Stef Dickens (Resident Ensemble): I should have realized when I joined the Commonweal in the cast of A Streetcar Named Desire in 2003 that it was foreshadowing for the slew of wacky, zany and unexpectedly numerous characters awaiting me in the future. I was an intern, and I played 3 roles in that production – the Nurse at the end who manhandles Blanche to take her to an asylum, the decrepit Mexican Woman, and a voice over of the character (as the script indicates) who is called “A Negro Woman”. I learned my own versatility and that there are no small parts, and still, to this day, we eerily quote: “Flooooorrrreeesss….Flooooorrreeeesss para los muertos….!!
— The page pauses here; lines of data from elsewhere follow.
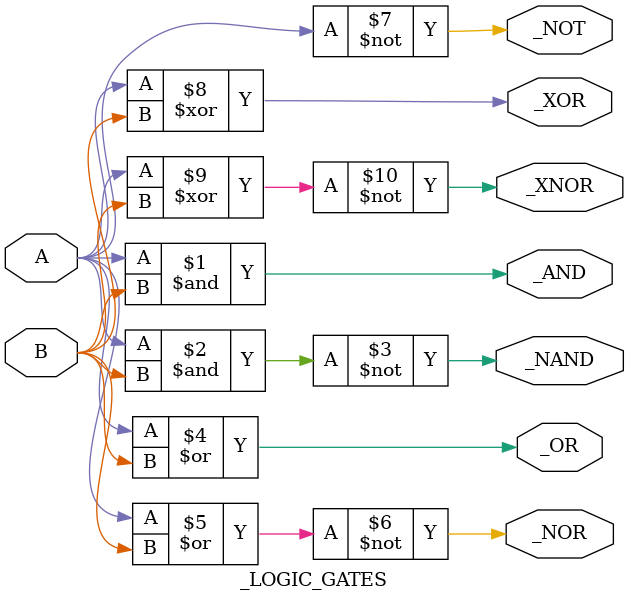
<source format=v>
module _LOGIC_GATES(
  input A,
  input B,
  output _AND,
  output _NAND,
  output _OR,
  output _NOR,
  output _NOT, 
  output _XOR,
  output _XNOR);

// 2.- Internal components -> N/A

// 3.- Assignments, Sequential Blocks, and Module Instances:

assign _AND = A&B; 
assign _NAND = ~(A&B); 
assign _OR = A|B; 
assign _NOR = ~(A|B); 
assign _NOT = ~A; 
assign _XOR = A^B; 
assign _XNOR = ~(A^B); 

endmodule

</source>
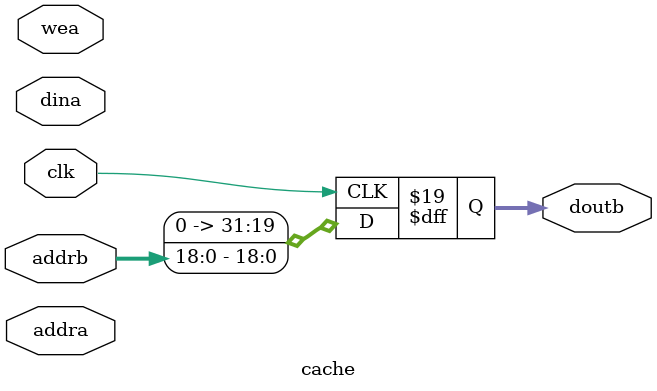
<source format=v>
module cache #(
  parameter DATA_WIDTH=32,                 //width of data bus
  parameter ADDR_WIDTH=19                  //width of addresses buses
)(
  input      [DATA_WIDTH-1:0] dina,       //data to be written
  input      [ADDR_WIDTH-1:0] addrb,  //address for read operation
  input      [ADDR_WIDTH-1:0] addra, //address for write operation
  input                       wea,         //write enable signal
  input                       clk,  //clock signal for write operation
  output reg [DATA_WIDTH-1:0] doutb           //read data
);
    
  reg [DATA_WIDTH-1:0] ram [2**ADDR_WIDTH-1:0]; // ** is exponentiation
    
  always @(posedge clk) begin //WRITE
    if (wea) begin 
      ram[addra] <= dina;
    end
  end
    
  always @(posedge clk) begin //READ
    doutb <= addrb;//ram[addrb];
  end
    
endmodule

</source>
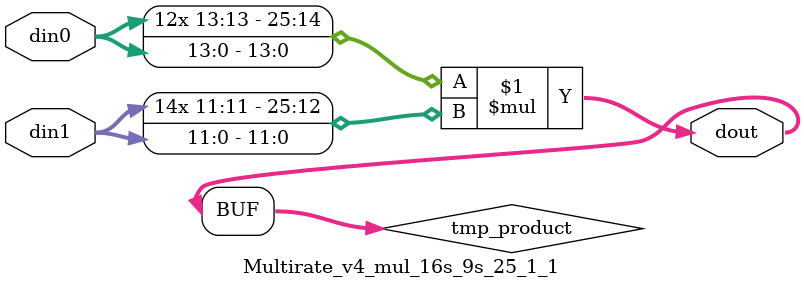
<source format=v>

`timescale 1 ns / 1 ps

 module Multirate_v4_mul_16s_9s_25_1_1(din0, din1, dout);
parameter ID = 1;
parameter NUM_STAGE = 0;
parameter din0_WIDTH = 14;
parameter din1_WIDTH = 12;
parameter dout_WIDTH = 26;

input [din0_WIDTH - 1 : 0] din0; 
input [din1_WIDTH - 1 : 0] din1; 
output [dout_WIDTH - 1 : 0] dout;

wire signed [dout_WIDTH - 1 : 0] tmp_product;



























assign tmp_product = $signed(din0) * $signed(din1);








assign dout = tmp_product;





















endmodule

</source>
Scott Dixon (Resident Ensemble): My first show at the Commonweal was the production of An Enemy of the People in 2001, directed by Kristen Underwood. One memory I have of the show is the night that Adrienne Sweeney was getting ready to make an entrance from offstage, grabbed the door handle and it came off in her hand! So, quickly, she dashes around to the other side of the set (which, in the old St Mane, was not that long a run) and made her entrance from the other side. For myself and the other actor onstage, however, it was quite a surprise to be expecting her to enter from the right and have her suddenly appear behind us. However, like the professionals we are, we stifled our giggles, and went on with the scene – with Adrienne holding on to the broken doorknob in her pocket!
Carla Joseph (Annual Member): My first show at the Commonweal was Little Shop of Horrors. My favorite part was that almost every night, the Ronnettes and I got to pick what dance moves that Stan Peal, aka Seymour, did during “Feed Me (Git It).” It was the last show, though, that we told him to surprise us and he did an amazing cartwheel! I’ll never ever forget that!
Gary Danciu (Annual Member): I came to the Commonweal as an apprentice in 2011, and my first production was the musical, Little Shop of Horrors. This show is pure entertainment and I love to sing, so it was a great show to be apart of as I began my time at the Commonweal. I played the sadistic dentist and it was a pleasure to go out and disturb people and their families for four months. That is the one thing I miss most.